NBN’s chairperson, Dr Ziggy Switkowski, says the company remains committed to the use of hybrid fibre-coaxial for the National Broadband Network although he has acknowledged the decision to pause the rollout of HFC could see the company miss its financial targets next year.
NBN last month put the activation of new HFC services on hold, citing performance problems encountered by end users.
The company had planned to connect 3.1 million households using HFC, though Switkowski last night told a Senate Estimates hearing that “whether we have the same numerical target will be determined in the months ahead”.
“Whether the HFC end point numbers get varied in the light of our pause in the rollout and remediation of the network are decisions that are still ahead of us,” he said.
Any revised figures will be “finalised and revealed” in the operating plan published in the early months of the 18/19 fiscal year, he said, but the company at this stage does not expect to stop rolling out HFC.
“On the other hand, the decision to pause in the rollout reveals kind of a serious concern about the need to go back over the network and identify those areas that need remediation and attend to it,” Switkowski.
Announcing the rollout pause, NBN CEO Bill Morrow said that company expected a hiatus of six to nine months.
Morrow announced the pause on 27 November, with NBN’s board signing off on the move at a 21 November meeting.
The problems with HFC and the decision to halt activation of new services were described by Switkowski as part of an “escalating process”.

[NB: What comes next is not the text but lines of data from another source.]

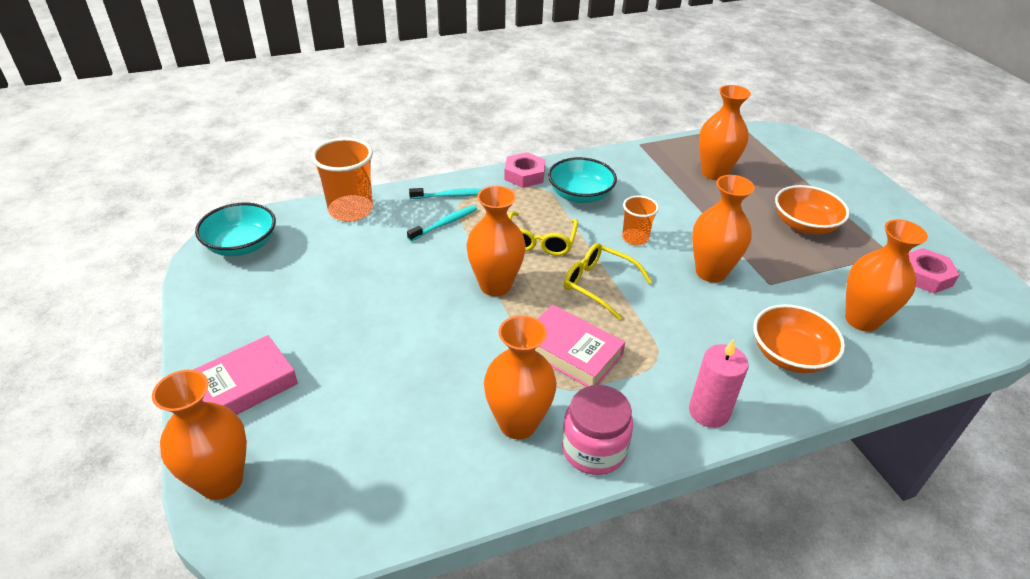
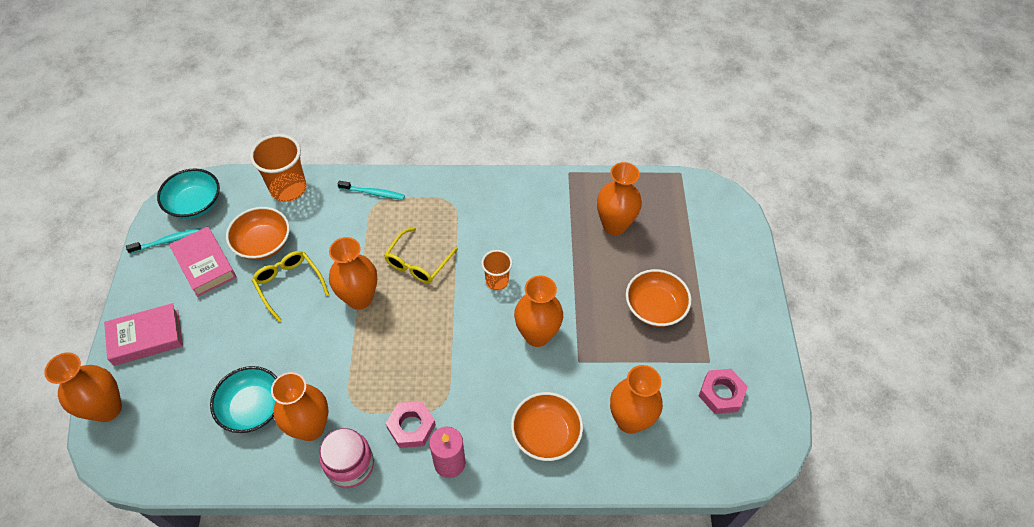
camera: 20 degrees right, 15 degrees up
turquoise toothbrush [407,205,477,241] -> turquoise toothbrush moved to [126,228,201,254]
pink nut [504,152,545,188] -> pink nut moved to [386,401,436,448]
pink book [535,305,625,387] -> pink book moved to [169,226,236,297]
turquoise bowl [548,157,617,203] -> turquoise bowl moved to [210,366,277,433]
yellow glasses [564,243,652,320] -> yellow glasses moved to [252,251,329,322]
none -> orange bowl [226,207,290,260]

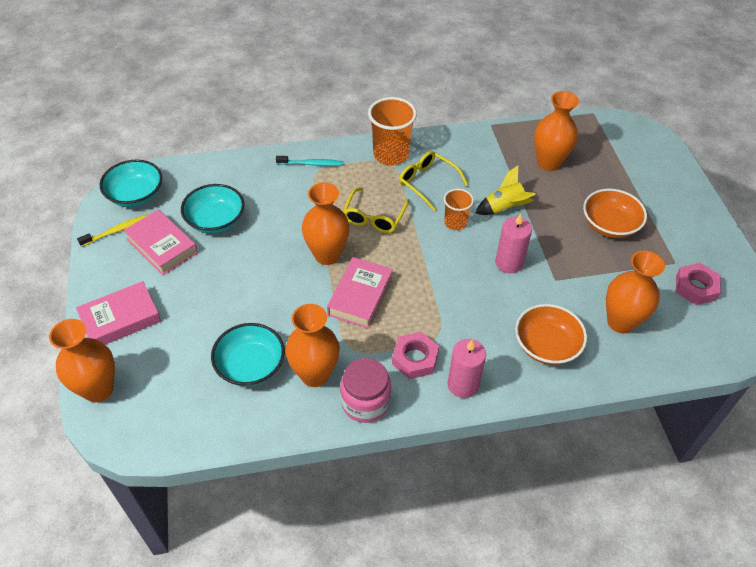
camera: 10 degrees left, 5 degrees down
turquoise toothbrush [126,228,201,254] -> yellow toothbrush [77,214,148,247]
orange bowl [226,207,290,260] -> turquoise bowl [181,184,244,234]
orange cup [250,134,307,202] -> orange cup moved to [368,97,417,165]
yellow glasses [252,251,329,322] -> yellow glasses moved to [399,151,468,211]
orange vase [514,276,563,347] -> pink candle [495,214,532,273]
none -> pink book [327,257,393,329]
none -> yellow rocket [475,166,536,215]

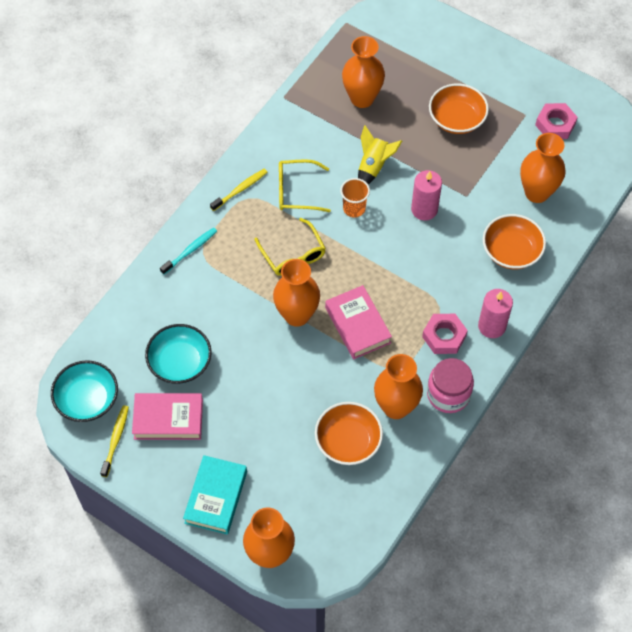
camera: 45 degrees left, 10 degrees up
pink book [76,281,161,345] -> turquoise book [183,455,247,535]
turquoise bowl [211,323,285,387] -> orange bowl [315,402,383,465]
orange cup [368,97,417,165] -> yellow toothbrush [210,169,267,211]

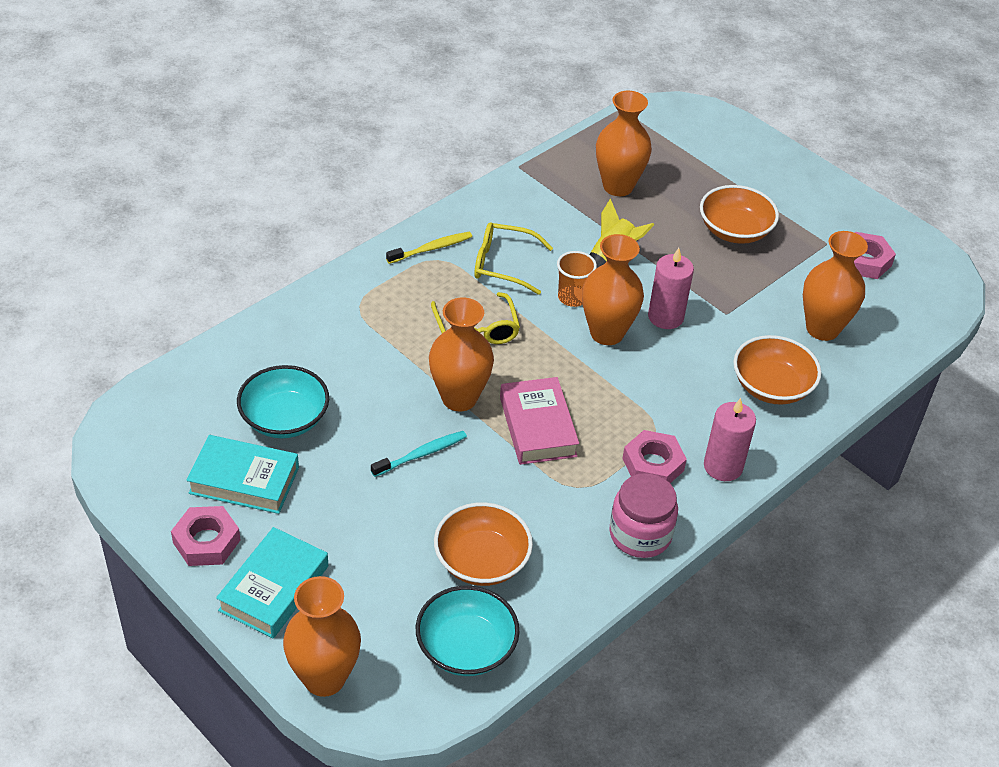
camera: 10 degrees right, 15 degrees down
turquoise bowl [51,360,118,422] -> turquoise bowl moved to [416,586,520,676]
yellow toothbrush [100,405,129,477] -> none
pink book [132,393,203,440] -> turquoise book [186,435,299,514]
turquoise toothbrush [160,227,217,275] -> turquoise toothbrush moved to [371,431,467,477]
orange vase [374,354,423,419] -> orange vase moved to [582,234,644,345]
none -> pink nut [171,506,241,566]

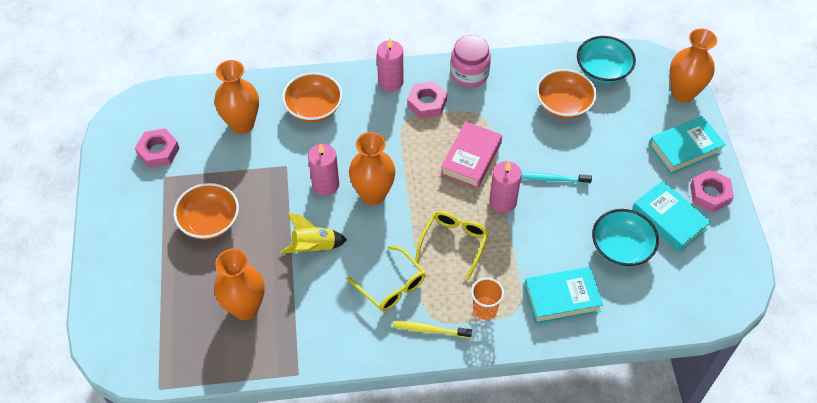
camera: 140 degrees left, 10 degrees up
orange vase [429,298,494,411] -> pink candle [489,161,522,213]
orange cup [557,251,597,307] -> orange cup moved to [471,278,504,320]
none -> turquoise book [524,267,603,324]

“Around about the middle of this calendar year — so as we were finalising numbers for the 17-18 plan — we were getting reports back as to the performance of the network and the level of customer concerns and complaints and the volume of tickets of work that were required in order to address issues,” the NBN chairperson said.
Every time NBN launches a new technology for its network it goes through a period of “learning how to do it well” and eliminating problems, Switkowski said.
“But the volume or the sheer number of households that the HFC network build was including in the footprint was so great and the volume of defects was not coming down as a proportion of the footprint, that as we went through July, August and September concerns were growing.”
In October NBN realised it was not improving the rate of complaints as a proportion of the build, he said.
The financial impact is “still to be settled,” Switkowski said. NBN has previously indicated it is still analysing the cost of the hiatus.
“We haven’t made public what the figures are likely to be,” Switkowski said. “The figures actually look as if they won’t be material in terms of a dollar consequence… we’re still working against a $49 billion project spend but we don’t have the figures and we don’t expect to have them until we have some weeks if not months of experience in reviewing the network.”
In the “the year ahead” NBN may miss its financial targets for the first time since Morrow was appointed CEO, he added.
A six-month pause means that NBN will forgo revenue from around 300,000 customers, he said.
The board has not been presented with a proposal to ditch HFC in favour of FTTC, Switkowski said, although NBN expects to “escalate” the roll out of FTTC.